Jessica C. Morton, known as Morton-Sensei to her students, lived in Japan for more than three years as a student, teacher and professional. Morton-Sensei attended Doshisha University in Kyoto for one academic year while living with a host family. Upon graduating from Whitman College (Walla Walla, WA), she returned to Japan as an English teacher and worked for an English conversation school in Takamatsu, Shikoku.
In Seattle, she interned at the National Bureau of Asian Research while attending University of Washington for graduate school. Morton-Sensei ultimately received her Masters degree in Japan studies from the University of Michigan, Ann Arbor. At UM she taught Buddhism and served as a Research Assistant/Translator for the Center for Japanese Studies. After obtaining her Masters degree, Morton-Sensei served as translator, interpreter and cultural liaison for Sumitomo Electric Wiring Systems, a Japanese corporation in the automotive field, and worked as a Japanese interpreter for the University of Michigan Hospital Systems. While she enjoyed translating, her passion was to teach, so she starting teaching Japanese at Steppingstone, a K-8th grade private school for the gifted, as well as a local community college in Michigan.

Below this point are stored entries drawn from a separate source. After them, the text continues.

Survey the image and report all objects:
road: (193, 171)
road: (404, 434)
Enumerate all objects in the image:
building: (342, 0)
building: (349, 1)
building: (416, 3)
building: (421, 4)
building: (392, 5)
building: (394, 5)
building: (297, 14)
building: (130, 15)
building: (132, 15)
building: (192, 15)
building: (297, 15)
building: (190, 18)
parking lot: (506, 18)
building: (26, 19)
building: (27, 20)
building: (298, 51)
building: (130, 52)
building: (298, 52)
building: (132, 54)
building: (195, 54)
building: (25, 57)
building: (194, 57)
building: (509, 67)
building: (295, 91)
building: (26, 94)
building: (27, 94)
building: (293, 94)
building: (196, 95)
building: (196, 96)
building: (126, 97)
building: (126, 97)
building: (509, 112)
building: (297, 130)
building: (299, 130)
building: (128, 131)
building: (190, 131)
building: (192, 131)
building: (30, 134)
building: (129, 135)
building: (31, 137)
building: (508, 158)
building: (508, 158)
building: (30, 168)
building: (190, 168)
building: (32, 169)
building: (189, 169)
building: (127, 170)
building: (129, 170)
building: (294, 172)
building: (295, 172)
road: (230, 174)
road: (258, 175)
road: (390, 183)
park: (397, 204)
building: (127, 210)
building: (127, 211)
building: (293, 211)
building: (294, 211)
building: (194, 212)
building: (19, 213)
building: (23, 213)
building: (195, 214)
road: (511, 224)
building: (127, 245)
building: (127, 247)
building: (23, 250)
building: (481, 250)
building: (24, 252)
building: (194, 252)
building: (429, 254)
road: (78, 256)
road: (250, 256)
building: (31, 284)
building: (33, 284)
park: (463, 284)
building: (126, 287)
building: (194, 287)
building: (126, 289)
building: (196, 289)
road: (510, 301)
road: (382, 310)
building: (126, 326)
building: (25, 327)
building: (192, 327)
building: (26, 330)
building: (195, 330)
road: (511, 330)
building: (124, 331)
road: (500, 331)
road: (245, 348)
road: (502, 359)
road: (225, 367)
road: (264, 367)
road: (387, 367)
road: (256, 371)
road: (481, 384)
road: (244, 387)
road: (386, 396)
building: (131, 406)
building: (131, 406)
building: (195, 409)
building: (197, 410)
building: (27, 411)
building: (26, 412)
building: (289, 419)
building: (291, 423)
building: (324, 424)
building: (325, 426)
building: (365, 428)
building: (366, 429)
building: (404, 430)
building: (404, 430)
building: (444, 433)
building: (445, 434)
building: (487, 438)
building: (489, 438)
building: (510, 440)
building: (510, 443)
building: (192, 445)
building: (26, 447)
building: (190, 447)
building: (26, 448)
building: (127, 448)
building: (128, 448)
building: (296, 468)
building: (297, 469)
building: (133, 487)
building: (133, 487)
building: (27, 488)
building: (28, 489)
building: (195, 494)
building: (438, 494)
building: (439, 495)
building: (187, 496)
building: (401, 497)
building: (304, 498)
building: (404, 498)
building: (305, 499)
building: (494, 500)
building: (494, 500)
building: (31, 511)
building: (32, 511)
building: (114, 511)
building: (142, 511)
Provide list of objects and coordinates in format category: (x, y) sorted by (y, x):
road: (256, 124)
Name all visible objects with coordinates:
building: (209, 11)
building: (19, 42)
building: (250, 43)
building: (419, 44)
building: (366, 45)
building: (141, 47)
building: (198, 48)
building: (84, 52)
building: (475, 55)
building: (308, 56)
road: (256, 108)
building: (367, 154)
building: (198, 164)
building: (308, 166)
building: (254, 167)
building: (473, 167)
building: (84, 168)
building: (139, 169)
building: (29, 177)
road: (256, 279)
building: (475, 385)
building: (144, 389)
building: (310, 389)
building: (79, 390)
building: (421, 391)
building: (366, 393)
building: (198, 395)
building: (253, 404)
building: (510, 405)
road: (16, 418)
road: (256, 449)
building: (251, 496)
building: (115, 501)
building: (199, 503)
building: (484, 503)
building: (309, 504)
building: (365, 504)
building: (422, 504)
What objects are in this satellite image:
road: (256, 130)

A native to Kent, Morton-Sensei decided to return to the Pacific Northwest to teach Japanese in her hometown. She is an active member of the Washington Association of Japanese Teachers, and is on the Board of the Eastside Nihon Matsuri Association as well as co-chair of the Auburn-Kent-Tamba Sister City Association. In her free time, Morton-Sensei teaches Autistic children formal Japanese, volunteers on her sorority’s alumni board and plays and coaches volleyball and tennis.